Sistem zonasi itu sendiri memiliki 3 jalur, yakni jalur zonasi (minimal 90%, termasuk siswa tidak mampu dan disabilitas), jalur prestasi (maksimal 5%), dan jalur perpindahan orang tua (maksimal 5%).
Masih menurut Mendikbud sistem zonasi ini tidak hanya berlaku dalam PPDB. Nantinya sistem ini juga akan dipakai untuk redistribusi tenaga pendidik. Hal ini diharapkan untuk mempercepat pemerataan kualitas pendidikan. Pemerataan guru diprioritaskan di dalam setiap zona itu. Apabila ternyata masih ada kekurangan, guru akan dirotasi antarzona. Rotasi guru antarkabupaten/kota baru dilakukan jika penyebaran guru benar-benar tidak imbang dan tidak ada guru dari dalam kabupaten itu yang tersedia untuk dirotasi.
Kelangkaan guru masih menjadi kendala tersendiri. Moraturium pemerimaan PNS hampir 4 tahun. Itu artinya jumlah guru banyak mengalami kekurangan. Belum lagi guru-guru SD inpres yang sudah beberapa periode memasuki masa pensiun ditambah  lagi guru-guru yang meninggal dunia. Bila datang ke sekolah-sekolah jumlah guru PNS dengan guru honorer hampir seimbang bahkan di sekolah-sekolah  tertentu malah lebih banyak honorernya daripada guru yang PNS.  
Plus Minus
Sebagai suatu sistem yang baru berjalan tentu saja banyak menimbulkan kontroversi di masyarakat. Ada yang setuju dan adapula yang kurang setuju. Mendikbud sendiri beranggapan sistem zonasi diterapkan karena pada dasarnya anak bangsa memiliki hak yang sama. Karena itu, tidak boleh ada diskriminasi, hak eksklusif, kompetisi yang berlebihan untuk mendapatkan layanan pemerintah.

Uji Pemahaman =>
#1 Menurut teks tentang sistem zonasi, berapa persen kuota paling banyak untuk jalur prestasi?
#2 Lanjutkan teks tentang sistem zonasi setelah kalimat terakhirnya.

Informasi Tersedia =>
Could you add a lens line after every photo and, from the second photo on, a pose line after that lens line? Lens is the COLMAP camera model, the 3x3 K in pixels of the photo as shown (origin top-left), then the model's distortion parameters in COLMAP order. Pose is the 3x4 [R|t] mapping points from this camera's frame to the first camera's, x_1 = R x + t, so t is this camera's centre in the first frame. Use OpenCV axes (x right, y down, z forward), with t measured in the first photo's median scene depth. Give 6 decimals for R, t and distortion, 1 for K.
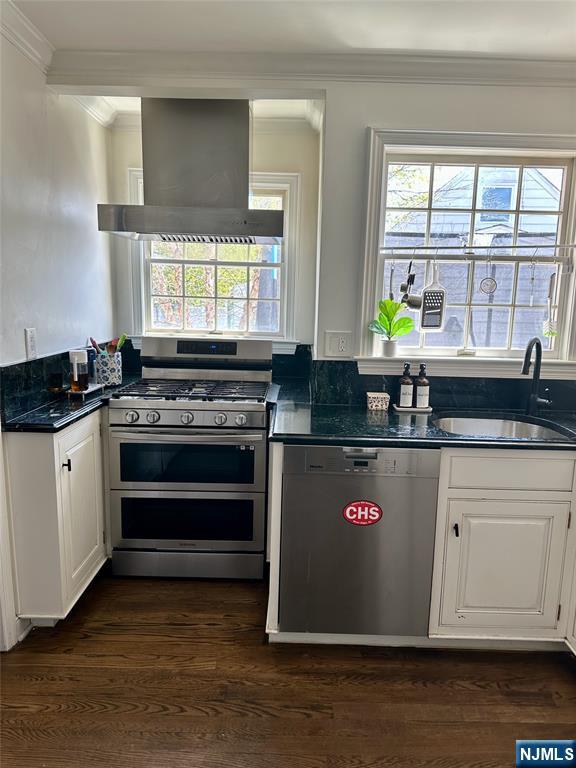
lens RADIAL K [[541.1, 0, 286.2], [0, 541.1, 388.4], [0, 0, 1]] dist [0.061115, -0.070263]
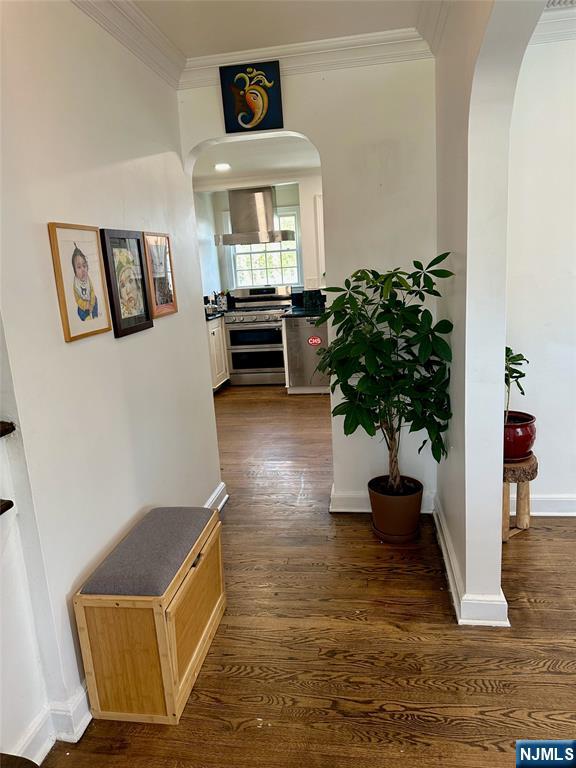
lens RADIAL K [[541.1, 0, 286.6], [0, 541.1, 382.9], [0, 0, 1]] dist [0.061115, -0.070263]
pose [[0.984104, -0.057429, -0.168053, 0.378820], [0.066275, 0.996670, 0.047506, 0.248334], [0.164765, -0.057889, 0.984633, -1.499811]]
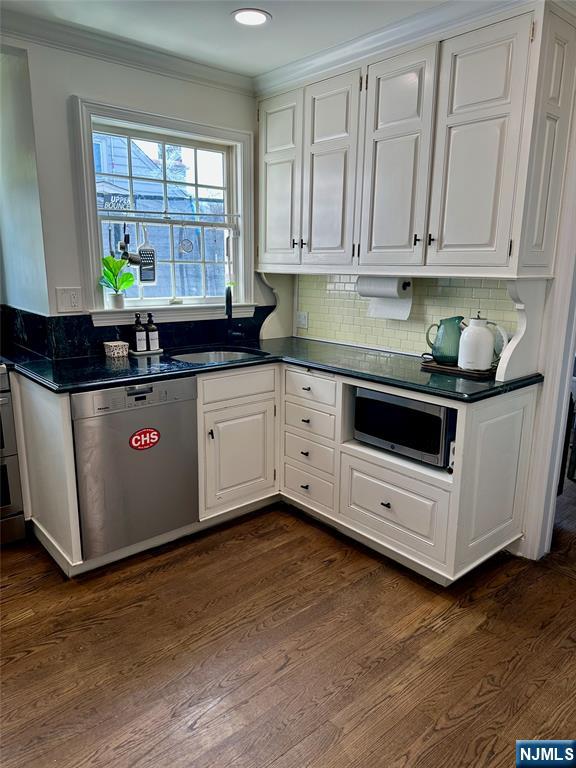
lens RADIAL K [[541.1, 0, 286.5], [0, 541.1, 388.9], [0, 0, 1]] dist [0.061115, -0.070263]
pose [[0.749415, -0.165902, 0.640978, -0.310202], [0.113197, 0.985949, 0.122844, 0.006568], [-0.652352, -0.019504, 0.757665, -0.093214]]
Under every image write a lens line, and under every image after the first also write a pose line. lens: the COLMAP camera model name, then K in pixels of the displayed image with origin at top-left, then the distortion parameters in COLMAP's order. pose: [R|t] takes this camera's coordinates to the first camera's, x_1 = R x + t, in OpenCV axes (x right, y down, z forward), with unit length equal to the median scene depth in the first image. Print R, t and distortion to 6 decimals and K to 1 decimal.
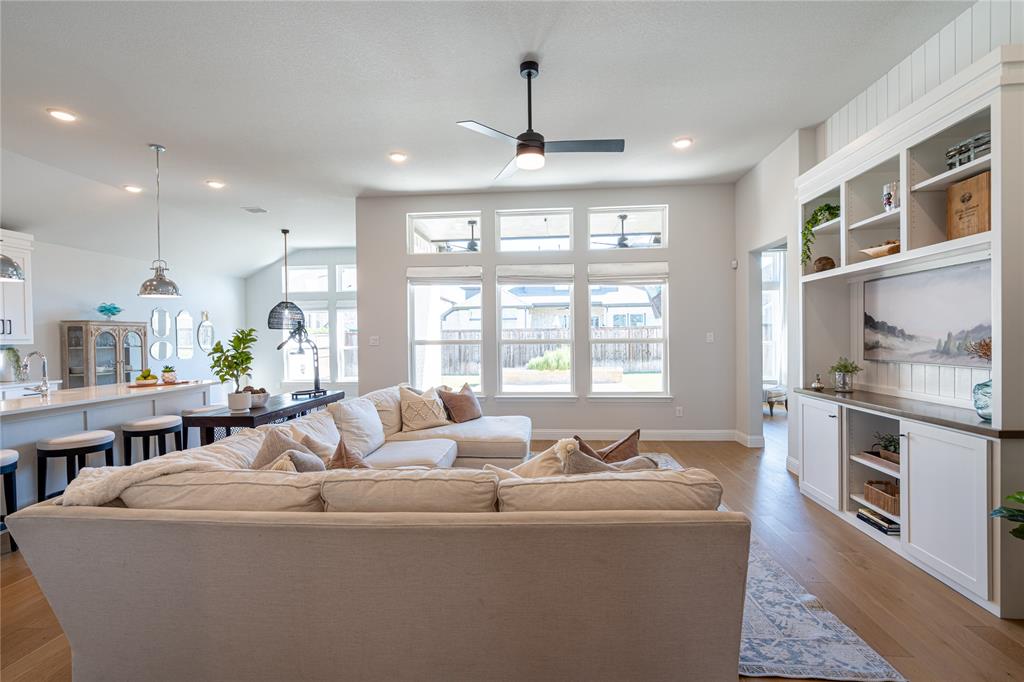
lens RADIAL K [[470.5, 0, 514.2], [0, 470.5, 342.8], [0, 0, 1]] dist [-0.003757, 0.000266]
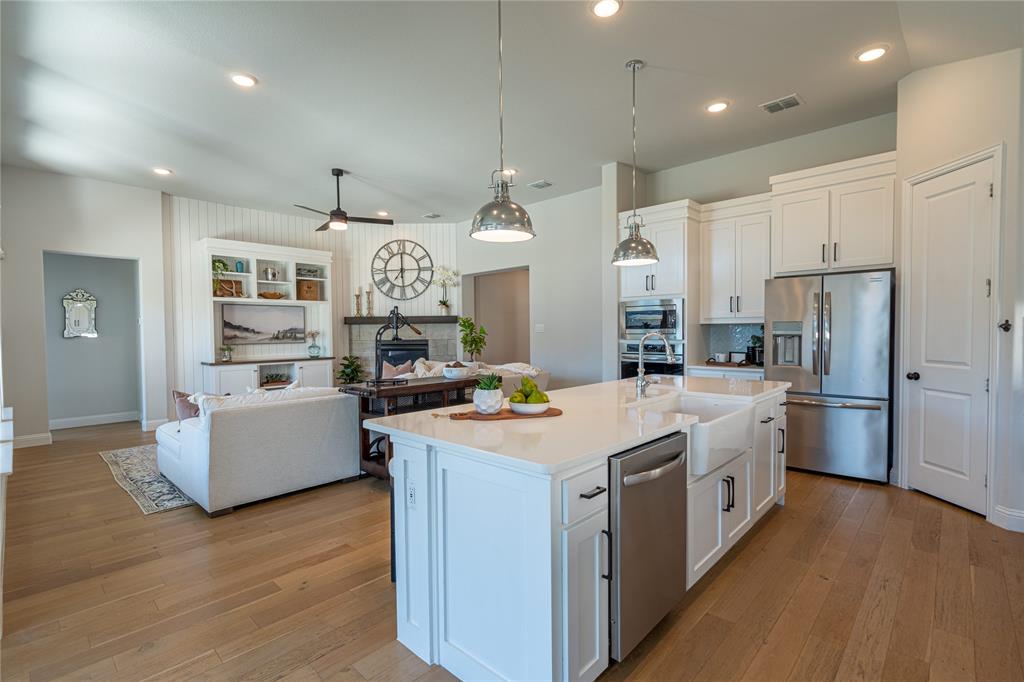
lens RADIAL K [[470.5, 0, 511.3], [0, 470.5, 341.8], [0, 0, 1]] dist [-0.003757, 0.000266]
pose [[-0.781688, 0.001518, 0.623668, -1.600967], [0.019682, 0.999559, 0.022236, 0.007089], [-0.623359, 0.029657, -0.781373, 2.029404]]
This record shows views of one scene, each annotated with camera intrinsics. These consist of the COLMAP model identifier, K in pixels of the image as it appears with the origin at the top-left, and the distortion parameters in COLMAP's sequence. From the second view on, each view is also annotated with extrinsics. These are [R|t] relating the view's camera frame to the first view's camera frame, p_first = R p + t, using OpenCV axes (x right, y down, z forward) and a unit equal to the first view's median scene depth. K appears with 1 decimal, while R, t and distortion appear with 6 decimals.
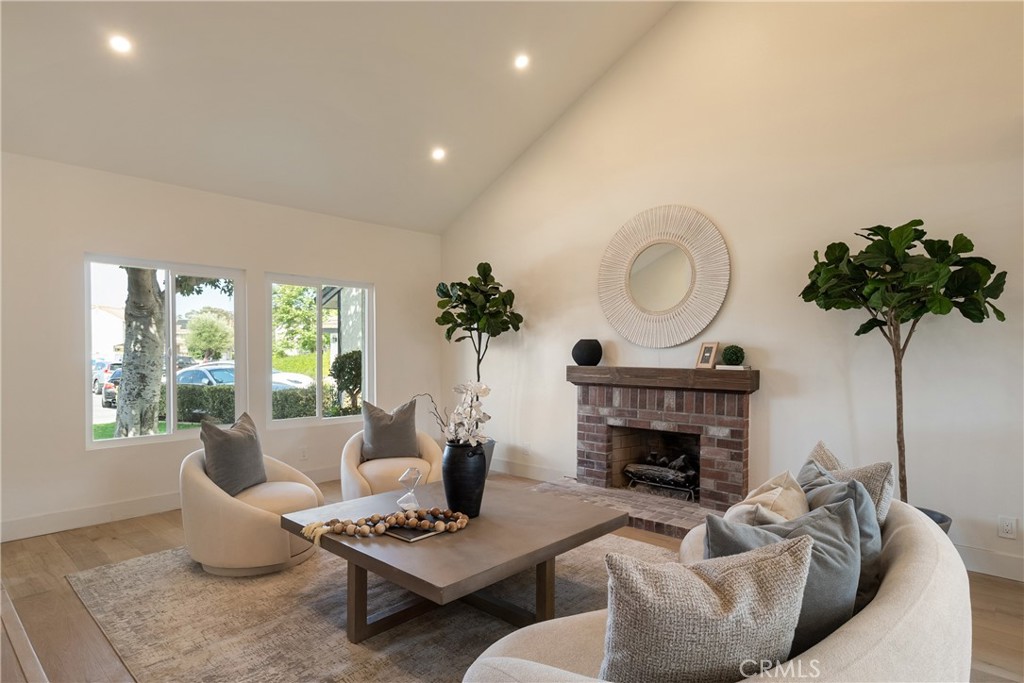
lens RADIAL K [[540.4, 0, 492.0], [0, 540.4, 363.0], [0, 0, 1]] dist [0.001046, 0.000482]
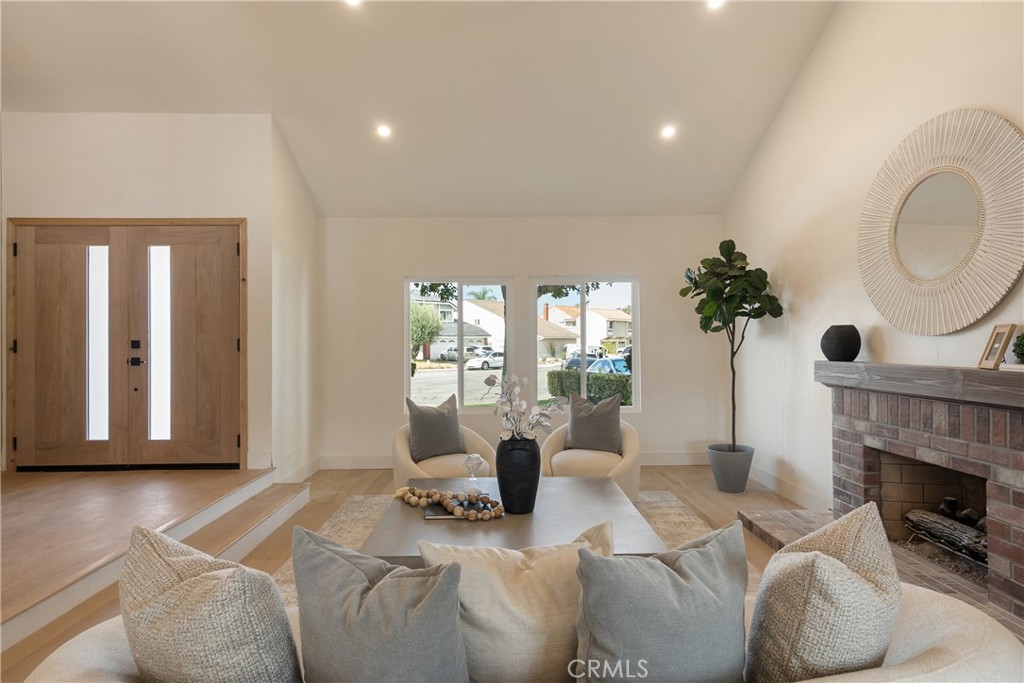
lens RADIAL K [[525.7, 0, 509.4], [0, 525.7, 341.0], [0, 0, 1]] dist [0.002464, 0.000833]
pose [[0.710555, -0.010016, -0.703570, 0.371606], [-0.008209, 0.999713, -0.022523, -0.002758], [0.703593, 0.021779, 0.710269, 0.183530]]
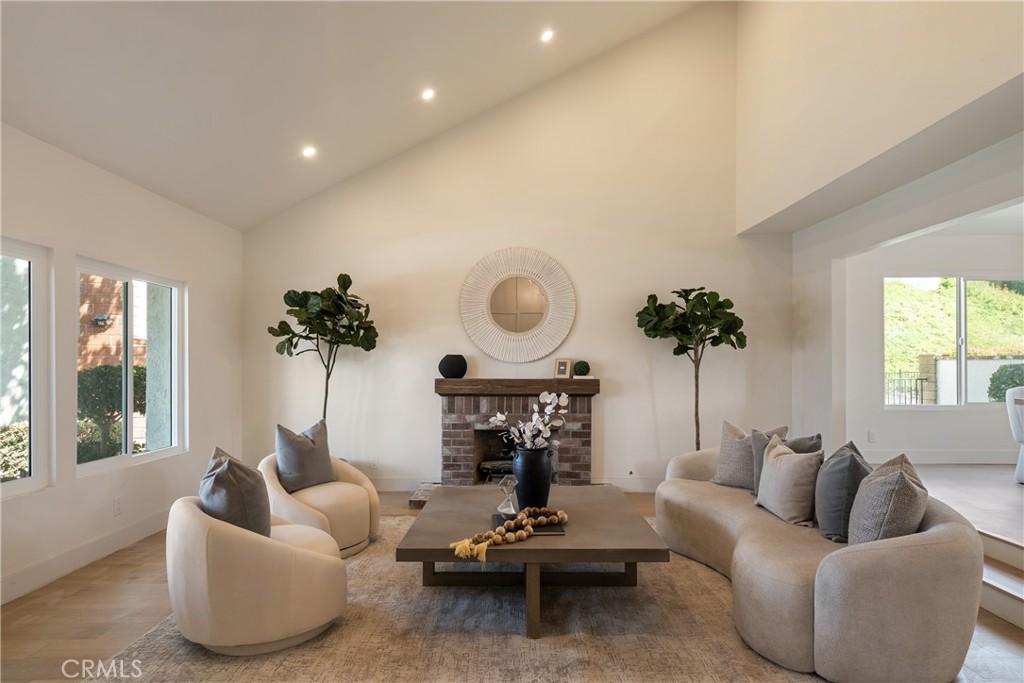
lens RADIAL K [[540.4, 0, 492.0], [0, 540.4, 363.0], [0, 0, 1]] dist [0.001046, 0.000482]
pose [[0.744811, -0.001334, 0.667275, -0.523963], [0.015395, 0.999766, -0.015185, -0.008603], [-0.667098, 0.021582, 0.744657, 0.122715]]
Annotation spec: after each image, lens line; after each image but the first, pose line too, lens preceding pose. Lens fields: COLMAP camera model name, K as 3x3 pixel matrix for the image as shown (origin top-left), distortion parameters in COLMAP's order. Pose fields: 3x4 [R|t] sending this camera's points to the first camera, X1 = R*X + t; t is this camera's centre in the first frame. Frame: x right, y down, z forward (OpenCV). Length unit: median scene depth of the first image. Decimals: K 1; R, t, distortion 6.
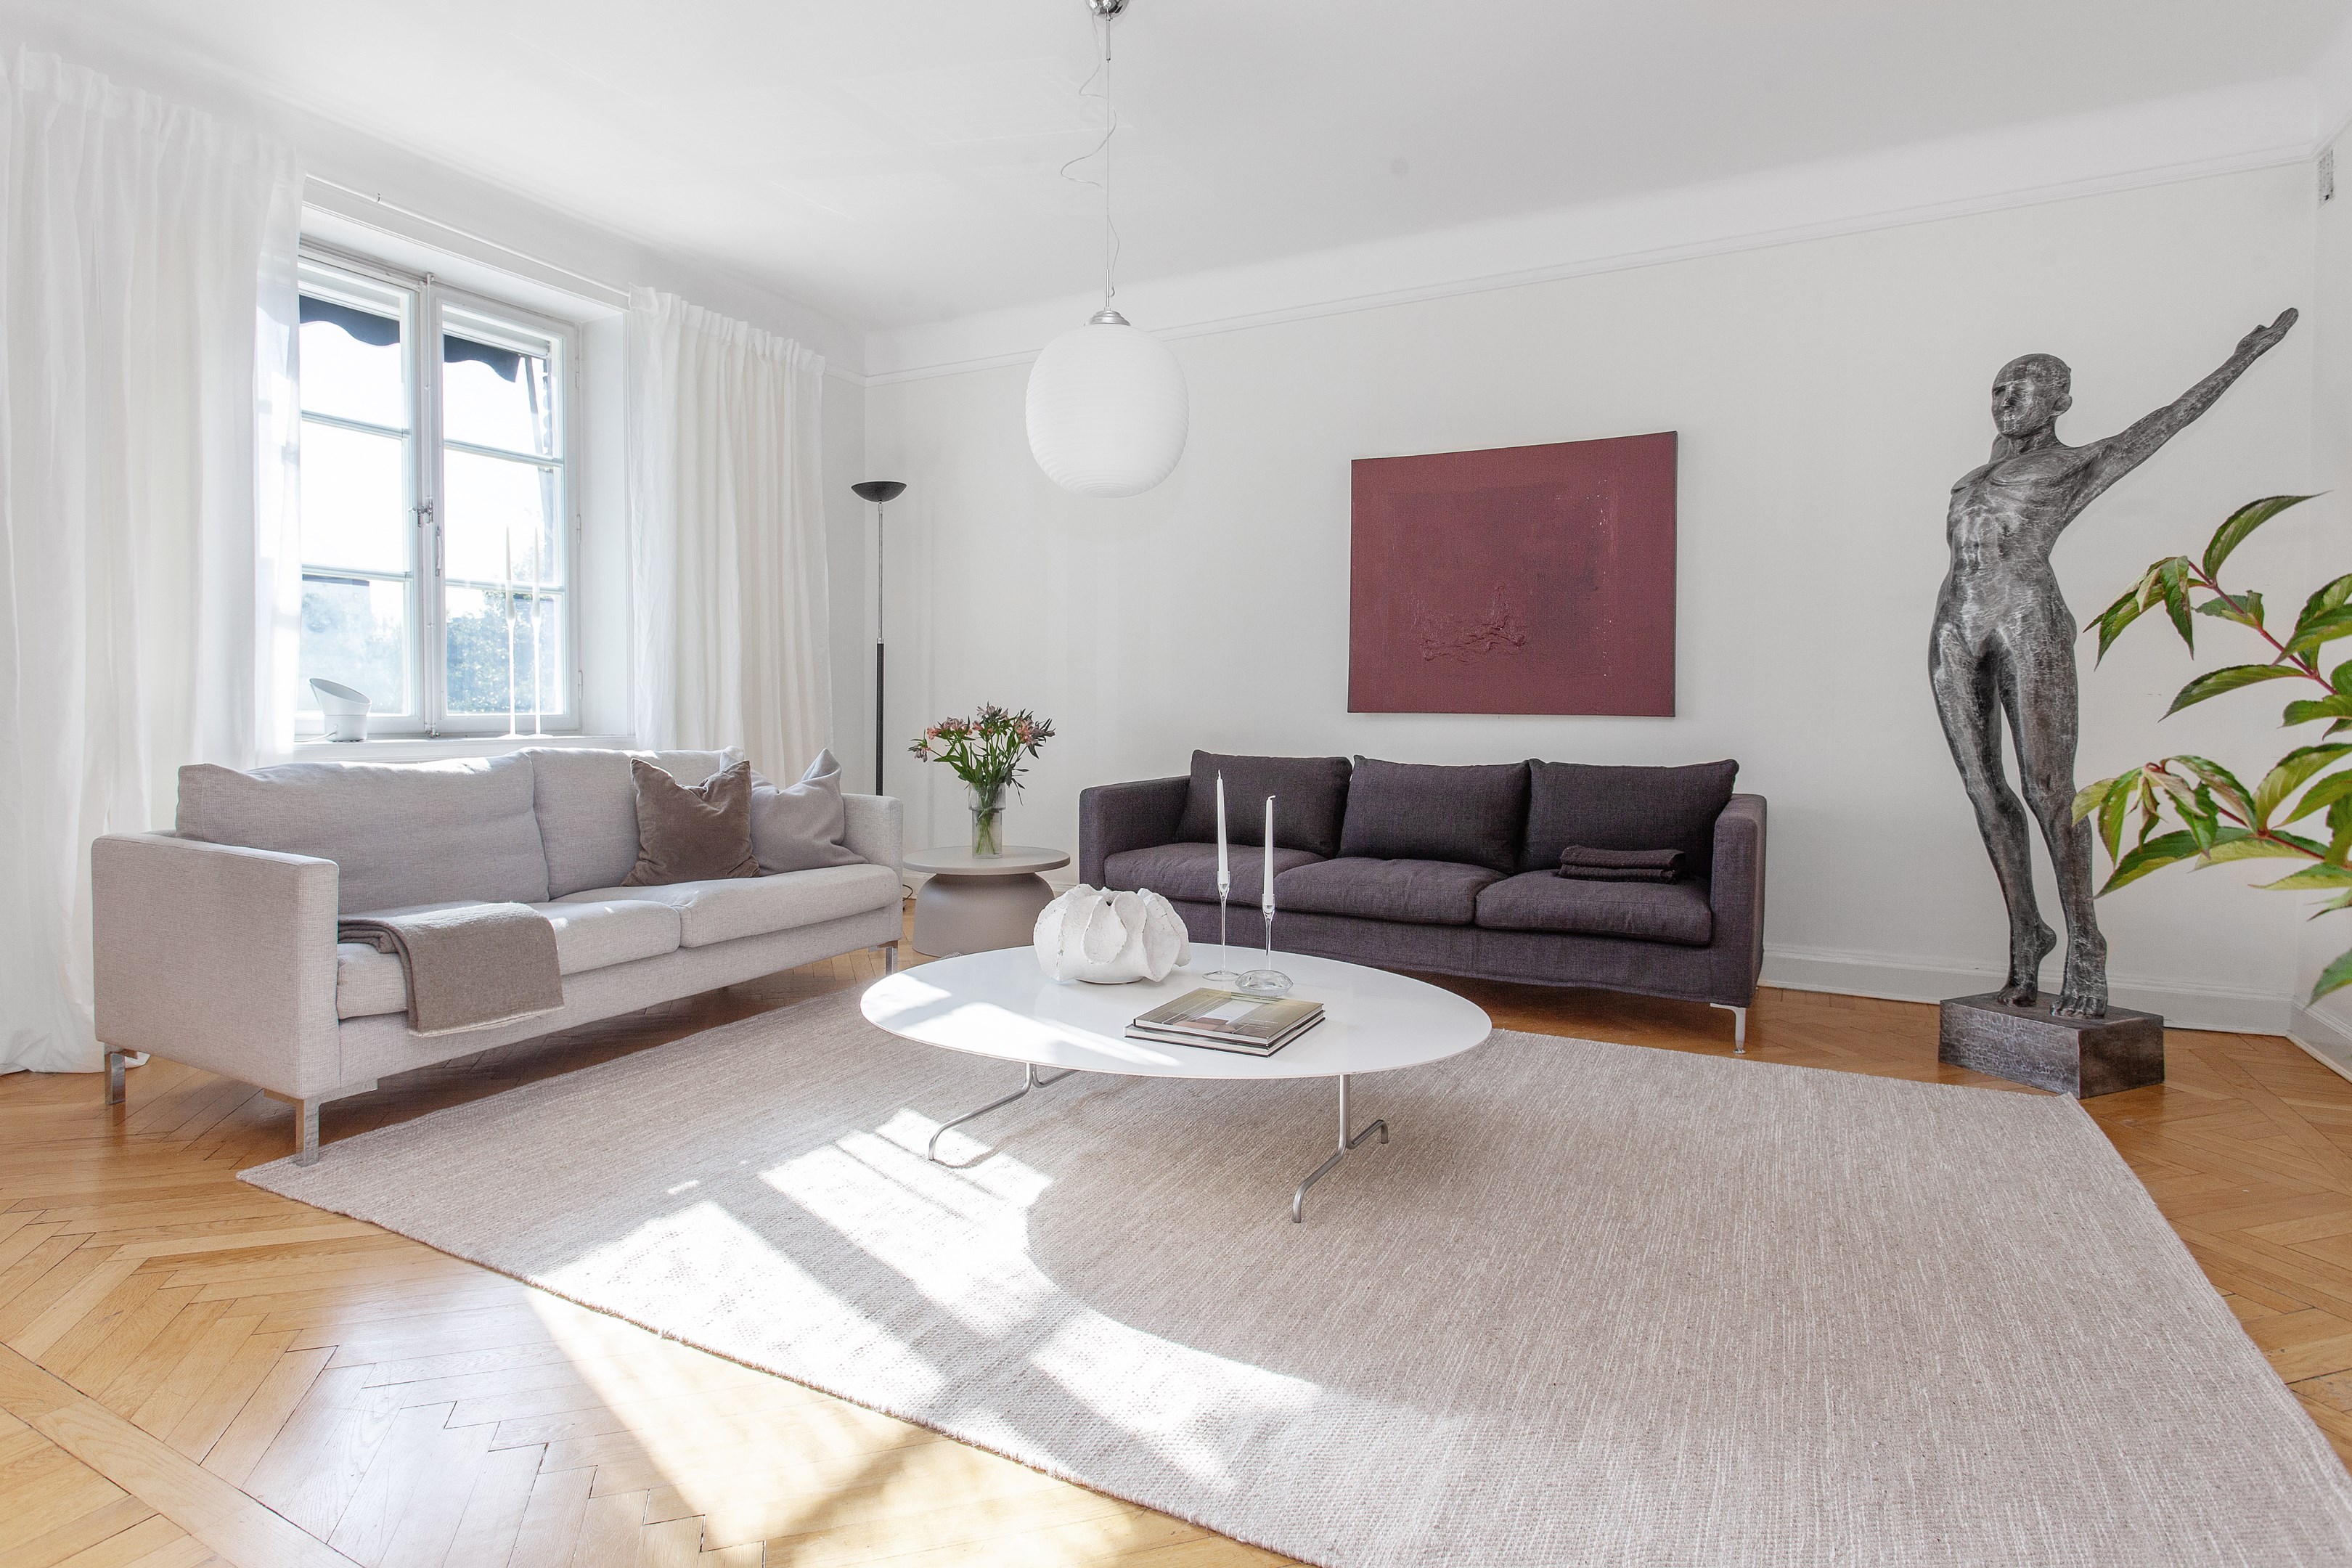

Jawaban Tertulis =>
#1 Paling banyak 5%.

#2
Sekolah negeri itu memproduksi layanan publik. Cirinya harus non excludable, non rivarly, dan non discrimination. Dengan begitu, keluarga yang kurang mampu dapat menyekolahkan anaknya di sekitar rumah, sehingga tidak perlu lagi memikirkan biaya transportasi. Sistem zonasi dalam PPDB bertujuan untuk mempercepat pemerataan layanan dan kualitas pendidikan di seluruh Indonesia dan mendekatkan anak dengan lingkungan sekolahnya.
Mereka yang kurang setuju beranggapan anak tidak diberi kesempatan untuk memilih sekolah yang disukainya (favorit). Kemampuan si anak dengan nilai yang tinggi seolah tidak dihargai. Dengan prestasi yang bagus hanya mendapat sekolah yang biasa-biasa saja. Rasa bangga dengan prestasi yang diraih hanya direward dengan sekolah yang biasa-basa saja.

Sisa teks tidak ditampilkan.